Request: Please copy out the stretch of the listing from the line containing "sample value 2,09" through the line containing "11 h 04 min 40 s", changing "incoming frame follows" to "frame attached" and keeping everything else as it is.

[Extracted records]
--

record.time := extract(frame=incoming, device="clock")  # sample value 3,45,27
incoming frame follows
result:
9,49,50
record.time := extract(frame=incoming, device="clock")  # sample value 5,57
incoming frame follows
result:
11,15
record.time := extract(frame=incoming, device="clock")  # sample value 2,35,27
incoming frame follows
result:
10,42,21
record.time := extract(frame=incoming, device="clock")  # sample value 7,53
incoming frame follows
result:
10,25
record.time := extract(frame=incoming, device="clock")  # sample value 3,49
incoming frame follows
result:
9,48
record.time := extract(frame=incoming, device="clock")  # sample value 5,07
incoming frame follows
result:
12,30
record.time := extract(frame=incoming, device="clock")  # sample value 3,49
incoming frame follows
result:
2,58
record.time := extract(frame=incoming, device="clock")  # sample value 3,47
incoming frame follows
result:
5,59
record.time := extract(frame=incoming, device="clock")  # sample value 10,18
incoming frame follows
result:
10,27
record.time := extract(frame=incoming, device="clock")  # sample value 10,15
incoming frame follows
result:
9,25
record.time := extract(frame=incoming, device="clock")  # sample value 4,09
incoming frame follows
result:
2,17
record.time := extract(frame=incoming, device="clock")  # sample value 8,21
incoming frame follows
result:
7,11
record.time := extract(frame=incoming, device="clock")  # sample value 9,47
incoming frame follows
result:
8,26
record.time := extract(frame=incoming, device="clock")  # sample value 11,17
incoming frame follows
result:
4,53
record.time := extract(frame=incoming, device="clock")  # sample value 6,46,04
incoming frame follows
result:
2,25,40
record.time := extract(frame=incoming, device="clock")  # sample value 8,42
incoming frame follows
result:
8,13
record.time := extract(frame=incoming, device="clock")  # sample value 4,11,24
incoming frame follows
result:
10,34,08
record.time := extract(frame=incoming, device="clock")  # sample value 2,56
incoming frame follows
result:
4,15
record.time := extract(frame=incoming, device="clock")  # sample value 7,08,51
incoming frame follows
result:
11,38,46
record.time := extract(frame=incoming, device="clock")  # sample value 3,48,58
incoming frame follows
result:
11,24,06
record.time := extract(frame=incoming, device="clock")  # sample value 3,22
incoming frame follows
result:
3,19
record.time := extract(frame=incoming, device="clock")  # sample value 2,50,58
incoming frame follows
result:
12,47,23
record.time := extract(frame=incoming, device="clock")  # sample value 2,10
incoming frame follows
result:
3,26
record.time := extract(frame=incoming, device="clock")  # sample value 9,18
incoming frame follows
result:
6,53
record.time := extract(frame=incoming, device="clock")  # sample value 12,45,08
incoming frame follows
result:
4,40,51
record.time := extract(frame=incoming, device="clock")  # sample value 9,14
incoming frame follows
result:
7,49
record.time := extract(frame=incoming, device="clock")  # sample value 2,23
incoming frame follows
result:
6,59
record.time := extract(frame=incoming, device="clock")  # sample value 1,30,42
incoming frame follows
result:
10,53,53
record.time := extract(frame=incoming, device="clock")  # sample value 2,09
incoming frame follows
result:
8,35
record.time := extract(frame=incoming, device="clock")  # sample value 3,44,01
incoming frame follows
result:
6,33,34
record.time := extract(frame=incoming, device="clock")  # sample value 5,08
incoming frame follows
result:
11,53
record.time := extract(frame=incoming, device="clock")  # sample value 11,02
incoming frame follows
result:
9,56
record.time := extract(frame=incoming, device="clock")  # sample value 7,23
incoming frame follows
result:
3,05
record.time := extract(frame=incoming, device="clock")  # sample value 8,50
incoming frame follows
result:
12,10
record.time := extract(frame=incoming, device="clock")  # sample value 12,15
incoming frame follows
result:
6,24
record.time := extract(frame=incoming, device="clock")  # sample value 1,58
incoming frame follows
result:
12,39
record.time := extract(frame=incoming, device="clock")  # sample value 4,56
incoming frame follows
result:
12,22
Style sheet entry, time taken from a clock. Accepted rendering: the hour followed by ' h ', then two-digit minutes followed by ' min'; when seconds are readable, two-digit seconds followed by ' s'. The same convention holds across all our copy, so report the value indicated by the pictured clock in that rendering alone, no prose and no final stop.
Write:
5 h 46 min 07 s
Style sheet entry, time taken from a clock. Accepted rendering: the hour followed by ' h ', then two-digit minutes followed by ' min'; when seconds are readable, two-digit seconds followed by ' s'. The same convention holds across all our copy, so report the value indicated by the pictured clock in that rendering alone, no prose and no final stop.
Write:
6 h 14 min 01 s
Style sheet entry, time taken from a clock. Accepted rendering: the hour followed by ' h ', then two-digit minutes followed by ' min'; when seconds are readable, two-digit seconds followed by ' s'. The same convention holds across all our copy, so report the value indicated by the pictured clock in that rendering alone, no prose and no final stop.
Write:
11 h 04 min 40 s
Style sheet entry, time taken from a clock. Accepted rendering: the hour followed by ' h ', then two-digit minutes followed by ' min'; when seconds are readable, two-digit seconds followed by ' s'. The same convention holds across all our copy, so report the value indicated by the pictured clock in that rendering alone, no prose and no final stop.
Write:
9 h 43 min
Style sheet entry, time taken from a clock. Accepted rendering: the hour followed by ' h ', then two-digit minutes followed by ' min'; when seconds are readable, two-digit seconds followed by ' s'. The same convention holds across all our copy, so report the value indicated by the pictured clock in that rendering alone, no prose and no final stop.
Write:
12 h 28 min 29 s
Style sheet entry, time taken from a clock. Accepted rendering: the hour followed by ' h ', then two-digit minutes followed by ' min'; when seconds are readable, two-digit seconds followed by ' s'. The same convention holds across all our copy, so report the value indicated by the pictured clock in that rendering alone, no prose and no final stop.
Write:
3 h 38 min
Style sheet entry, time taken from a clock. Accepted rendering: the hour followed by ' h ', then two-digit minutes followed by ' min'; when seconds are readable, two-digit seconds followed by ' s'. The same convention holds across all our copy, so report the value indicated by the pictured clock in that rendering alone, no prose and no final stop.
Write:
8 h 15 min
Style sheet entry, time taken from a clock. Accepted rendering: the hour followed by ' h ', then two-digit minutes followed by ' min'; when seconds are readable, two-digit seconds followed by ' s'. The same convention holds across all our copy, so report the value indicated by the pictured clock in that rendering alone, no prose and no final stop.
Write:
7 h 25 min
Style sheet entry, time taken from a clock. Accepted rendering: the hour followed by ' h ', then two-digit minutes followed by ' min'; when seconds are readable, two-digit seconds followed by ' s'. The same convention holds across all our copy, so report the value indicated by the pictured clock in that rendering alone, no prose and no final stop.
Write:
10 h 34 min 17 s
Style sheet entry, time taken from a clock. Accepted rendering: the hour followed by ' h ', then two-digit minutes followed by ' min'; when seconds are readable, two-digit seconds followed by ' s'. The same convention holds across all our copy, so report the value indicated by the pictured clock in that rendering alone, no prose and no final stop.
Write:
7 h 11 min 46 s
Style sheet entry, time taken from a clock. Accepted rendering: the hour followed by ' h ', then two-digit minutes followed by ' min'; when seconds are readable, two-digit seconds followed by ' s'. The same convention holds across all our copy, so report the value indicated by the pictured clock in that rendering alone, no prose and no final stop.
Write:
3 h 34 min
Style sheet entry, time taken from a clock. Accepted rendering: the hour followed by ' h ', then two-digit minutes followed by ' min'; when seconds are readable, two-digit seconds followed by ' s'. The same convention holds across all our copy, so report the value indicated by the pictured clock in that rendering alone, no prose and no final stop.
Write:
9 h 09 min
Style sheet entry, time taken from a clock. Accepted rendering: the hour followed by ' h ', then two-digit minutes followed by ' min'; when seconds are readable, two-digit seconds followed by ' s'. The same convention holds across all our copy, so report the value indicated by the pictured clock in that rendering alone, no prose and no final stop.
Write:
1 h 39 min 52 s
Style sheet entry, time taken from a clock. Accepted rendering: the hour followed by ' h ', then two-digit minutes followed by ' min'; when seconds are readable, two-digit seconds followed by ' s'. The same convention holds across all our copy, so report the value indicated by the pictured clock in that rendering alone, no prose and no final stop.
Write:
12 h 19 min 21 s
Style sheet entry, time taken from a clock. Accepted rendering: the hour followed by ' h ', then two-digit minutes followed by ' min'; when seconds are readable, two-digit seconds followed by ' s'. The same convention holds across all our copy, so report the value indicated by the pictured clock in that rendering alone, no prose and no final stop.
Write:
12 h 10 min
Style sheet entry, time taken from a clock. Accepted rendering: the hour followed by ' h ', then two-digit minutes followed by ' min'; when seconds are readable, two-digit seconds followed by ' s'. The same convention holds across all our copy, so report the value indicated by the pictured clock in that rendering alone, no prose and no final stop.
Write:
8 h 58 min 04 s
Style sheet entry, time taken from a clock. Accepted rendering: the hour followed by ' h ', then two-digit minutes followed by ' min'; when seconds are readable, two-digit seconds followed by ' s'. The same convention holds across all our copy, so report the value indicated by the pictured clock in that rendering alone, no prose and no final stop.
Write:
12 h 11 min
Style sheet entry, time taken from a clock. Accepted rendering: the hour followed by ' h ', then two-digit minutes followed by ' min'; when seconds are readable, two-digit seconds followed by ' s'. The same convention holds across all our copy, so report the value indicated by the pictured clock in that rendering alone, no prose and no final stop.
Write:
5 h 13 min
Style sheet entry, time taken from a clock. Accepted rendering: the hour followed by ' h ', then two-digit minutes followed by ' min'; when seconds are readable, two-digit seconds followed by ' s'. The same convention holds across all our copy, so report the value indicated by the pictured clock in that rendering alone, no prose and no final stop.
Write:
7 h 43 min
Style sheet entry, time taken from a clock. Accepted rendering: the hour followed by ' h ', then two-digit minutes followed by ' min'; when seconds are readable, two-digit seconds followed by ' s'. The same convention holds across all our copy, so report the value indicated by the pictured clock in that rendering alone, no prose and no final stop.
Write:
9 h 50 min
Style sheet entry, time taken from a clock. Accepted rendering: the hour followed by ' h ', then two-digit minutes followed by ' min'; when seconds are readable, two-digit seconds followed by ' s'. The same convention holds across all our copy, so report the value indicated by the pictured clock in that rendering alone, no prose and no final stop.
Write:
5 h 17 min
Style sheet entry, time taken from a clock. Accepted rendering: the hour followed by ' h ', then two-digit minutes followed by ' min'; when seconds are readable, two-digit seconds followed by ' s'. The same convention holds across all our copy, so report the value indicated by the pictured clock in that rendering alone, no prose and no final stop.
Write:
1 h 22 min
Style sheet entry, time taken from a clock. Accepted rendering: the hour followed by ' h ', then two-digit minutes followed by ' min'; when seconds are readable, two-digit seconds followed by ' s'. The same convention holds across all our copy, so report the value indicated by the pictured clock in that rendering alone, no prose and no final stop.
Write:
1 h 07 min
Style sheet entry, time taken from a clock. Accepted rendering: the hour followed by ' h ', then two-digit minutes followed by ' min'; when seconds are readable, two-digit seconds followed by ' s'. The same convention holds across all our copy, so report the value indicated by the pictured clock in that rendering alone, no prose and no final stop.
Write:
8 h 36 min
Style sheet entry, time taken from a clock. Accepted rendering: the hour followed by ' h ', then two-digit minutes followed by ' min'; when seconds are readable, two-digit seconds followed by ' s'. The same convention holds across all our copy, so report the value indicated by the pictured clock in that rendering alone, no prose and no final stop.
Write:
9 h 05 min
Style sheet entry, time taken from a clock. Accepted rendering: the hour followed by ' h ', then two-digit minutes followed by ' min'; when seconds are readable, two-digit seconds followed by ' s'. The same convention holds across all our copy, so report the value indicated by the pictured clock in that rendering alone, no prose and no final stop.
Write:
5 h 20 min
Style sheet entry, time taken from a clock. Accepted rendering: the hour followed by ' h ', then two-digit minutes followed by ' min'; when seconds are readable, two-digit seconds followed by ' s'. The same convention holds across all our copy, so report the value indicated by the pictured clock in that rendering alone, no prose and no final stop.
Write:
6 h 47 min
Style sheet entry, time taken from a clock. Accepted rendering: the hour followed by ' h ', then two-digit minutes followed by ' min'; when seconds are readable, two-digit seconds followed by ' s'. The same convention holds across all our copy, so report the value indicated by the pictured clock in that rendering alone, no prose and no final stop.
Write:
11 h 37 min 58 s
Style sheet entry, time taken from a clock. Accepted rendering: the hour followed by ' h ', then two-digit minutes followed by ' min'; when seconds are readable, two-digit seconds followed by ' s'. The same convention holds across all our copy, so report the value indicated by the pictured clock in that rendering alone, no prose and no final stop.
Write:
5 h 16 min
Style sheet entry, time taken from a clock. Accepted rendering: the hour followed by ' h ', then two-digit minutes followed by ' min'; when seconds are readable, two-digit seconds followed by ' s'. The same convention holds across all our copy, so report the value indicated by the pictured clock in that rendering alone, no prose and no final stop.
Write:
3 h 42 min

--

Output of the exercise:
record.time := extract(frame=incoming, device="clock")  # sample value 2,09
frame attached
result:
8,35
record.time := extract(frame=incoming, device="clock")  # sample value 3,44,01
frame attached
result:
6,33,34
record.time := extract(frame=incoming, device="clock")  # sample value 5,08
frame attached
result:
11,53
record.time := extract(frame=incoming, device="clock")  # sample value 11,02
frame attached
result:
9,56
record.time := extract(frame=incoming, device="clock")  # sample value 7,23
frame attached
result:
3,05
record.time := extract(frame=incoming, device="clock")  # sample value 8,50
frame attached
result:
12,10
record.time := extract(frame=incoming, device="clock")  # sample value 12,15
frame attached
result:
6,24
record.time := extract(frame=incoming, device="clock")  # sample value 1,58
frame attached
result:
12,39
record.time := extract(frame=incoming, device="clock")  # sample value 4,56
frame attached
result:
12,22
Style sheet entry, time taken from a clock. Accepted rendering: the hour followed by ' h ', then two-digit minutes followed by ' min'; when seconds are readable, two-digit seconds followed by ' s'. The same convention holds across all our copy, so report the value indicated by the pictured clock in that rendering alone, no prose and no final stop.
Write:
5 h 46 min 07 s
Style sheet entry, time taken from a clock. Accepted rendering: the hour followed by ' h ', then two-digit minutes followed by ' min'; when seconds are readable, two-digit seconds followed by ' s'. The same convention holds across all our copy, so report the value indicated by the pictured clock in that rendering alone, no prose and no final stop.
Write:
6 h 14 min 01 s
Style sheet entry, time taken from a clock. Accepted rendering: the hour followed by ' h ', then two-digit minutes followed by ' min'; when seconds are readable, two-digit seconds followed by ' s'. The same convention holds across all our copy, so report the value indicated by the pictured clock in that rendering alone, no prose and no final stop.
Write:
11 h 04 min 40 s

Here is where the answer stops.